На бархатном диване лежа,
Младой девицы чувства нежа,
Вливаю в сердце ей любовь.

И все. Остальное никакого отношения к разврату в том значении, какое вкладывается в это слово сейчас, не имеет.

Что же считал «развратом» сам Державин? На это есть прямое указание в самой оде:

Сегодня властвую собою,
А завтра прихотям я раб.

«Разврат» в его глазах - рабское потакание своим прихотям.
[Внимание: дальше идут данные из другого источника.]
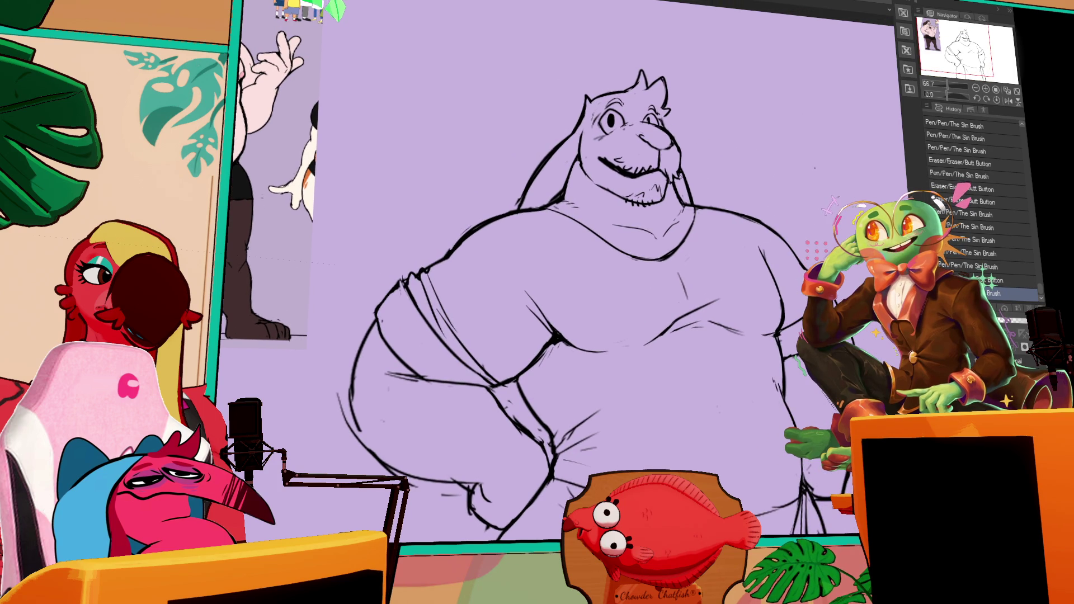
{"action": "left_click_drag", "start_coordinate": [648, 119], "coordinate": [653, 121]}
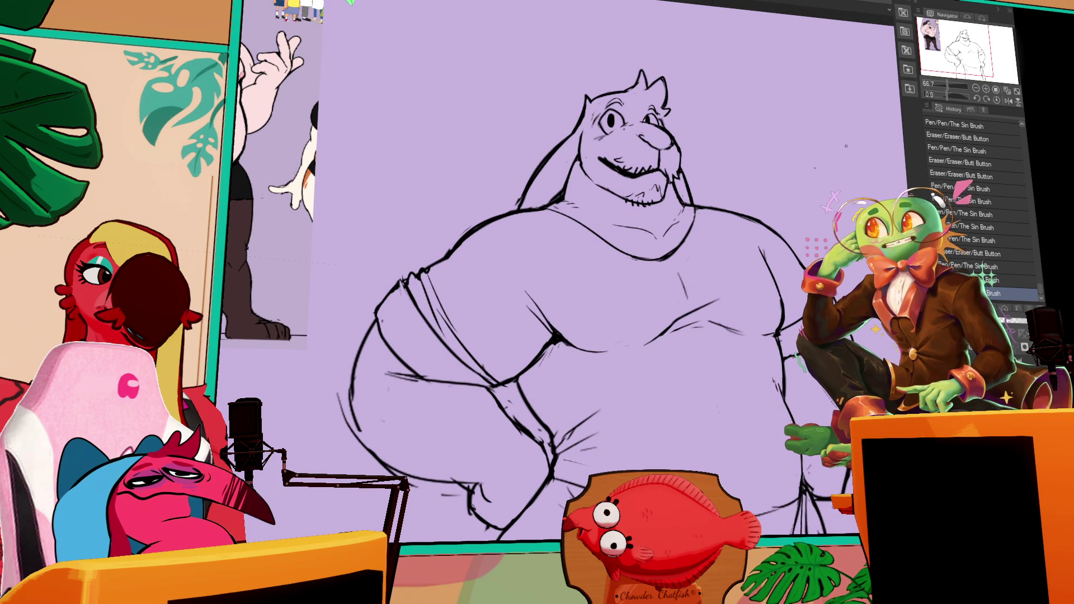
{"action": "left_click_drag", "start_coordinate": [849, 153], "coordinate": [834, 175]}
А прихоти - это слабость, в той или иной мере свойственная каждому человеку, а значит и всем людям, «всему свету». Не пороки вельмож осуждал в своей оде Державин, а представил в шутливом тоне, по его же собственному «Объяснению», «все слабости человеческие» , к тому же «сравнительно невинные», как подметил Я.К. Грот . И слова:

Таков, Фелица, я развратен!
Но на меня весь свет похож, -

в действительности означали: «Грешен я, матушка государыня-императрица, слаб, как и все люди: люблю поспать, курю, пью кофе, предаюсь бесплодным (маниловским, как бы мы сейчас сказали) мечтаниям о воинских подвигах и власти над "вселенной", люблю наряжаться, пировать, развлекаться, веселиться, тешить себя "младой девицей", музыкой, певцами, кулачными боями, охотой, разными "проказами"» и т.д. и т.п. Где тут разврат, где обличение, сатира? «Саморазоблачение» Мурзы - это скорее дань традиционному показному самоуничижению , которое, как говорится, паче гордости ; самоуничижению, издавна свойственному «подданным» русских царей, привычно писавшим о себе, обращаясь к государю: «Ваш нижайший и покорнейший раб...».
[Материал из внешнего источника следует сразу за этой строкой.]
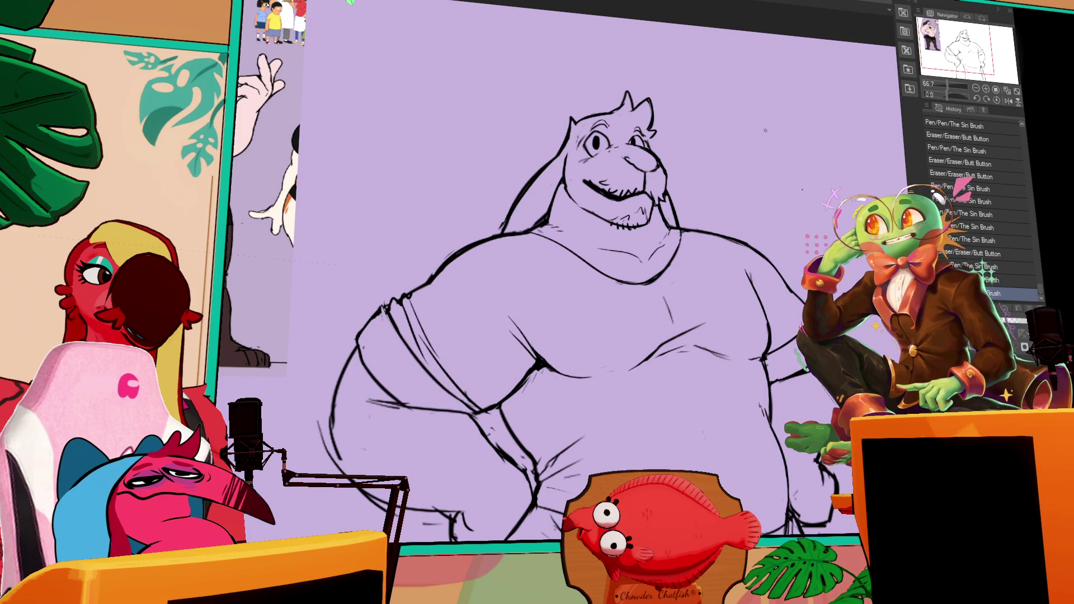
{"action": "left_click_drag", "start_coordinate": [599, 189], "coordinate": [622, 196]}
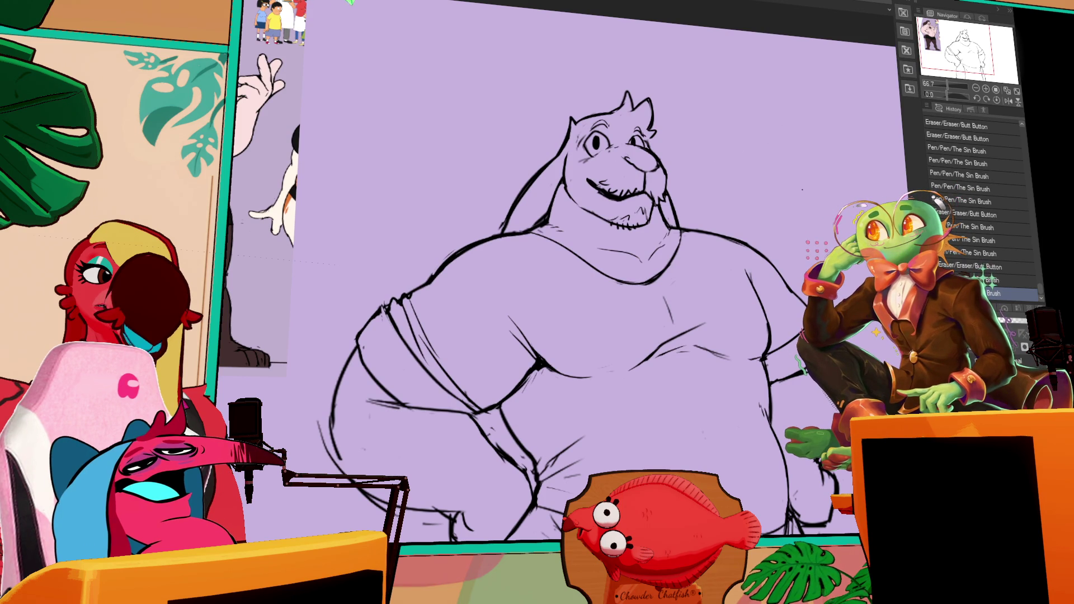
- Erase and redraw the left thigh outline
{"action": "left_click_drag", "start_coordinate": [784, 139], "coordinate": [796, 148]}
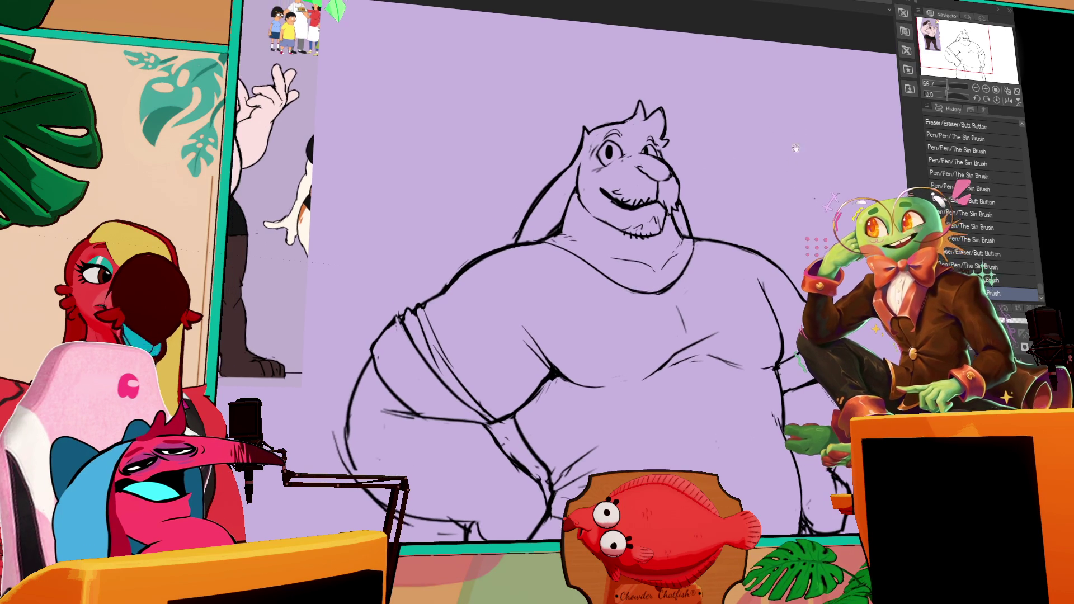
{"action": "left_click_drag", "start_coordinate": [780, 185], "coordinate": [804, 95]}
{"action": "left_click_drag", "start_coordinate": [340, 317], "coordinate": [352, 342]}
Что касается державинских слов об «издевке» над «ближними» Екатерины, то нетрудно самим убедиться в их «справедливости», перечитав еще раз процитированный нами выше рассказ Мурзы. Уже на второй строфе вы почувствуете, что поэт не «издевается» над «развратным» поведением вельмож, а наоборот, ему приятно говорить о всех их занятиях, забавах и утехах, тех «слабостях», каким и он сам, была бы на то возможность, предался бы с огромным удовольствием. Ведь из всего перечисленного самому Державину тогда было доступно очень немногое: табак, кофе, «химеры», домашние «проказы» - «игры с женой» в дурака, в жмурки, в свайку, разведение голубей, чтение книг, да еще то, что он назвал «ею (женою. - А.К. ) в голове ищуся». И все...

Почему четверть века спустя по выходе из печати оды Державин решил, что это была «издевка» - вопрос особый. Можно предположить, что это всего лишь дань общественным настроениям начала XIX в. с их умеренной критикой отдельных явлений в жизни России XVIII в., в том числе фаворитизма Екатерининского времени, отмежеваться от чего, дистанцироваться от «ближнего» окружения Екатерины, ее фаворитов и поспешил таким образом всеми признанный «певец Фелицы». Ведь в этой оде он никого и ничего не осуждает, ни над кем и ни над чем не издевается. Потому и обиделся на него лишь один человек - его прямой начальник генерал-прокурор князь А.А. Вяземский, «слабость» которого, известную лишь очень немногим - он любил, чтобы ему читали вслух, и часто под такое чтение засыпал, - Державин предал, как говорится, гласности. Именно его поэт имел в виду, сказав: «Над Библией, зевая, сплю»... Зевать и спать над Библией нехорошо, а потому и обидно, что все об этом узнали... И именно Вяземский оказался единственным, как отметил сам поэт, его гонителем . Остальные же, в том числе и все задетые, «заклейменные» им «ближние» Екатерины, читая оду, «ею любовались и радовались». И это понятно.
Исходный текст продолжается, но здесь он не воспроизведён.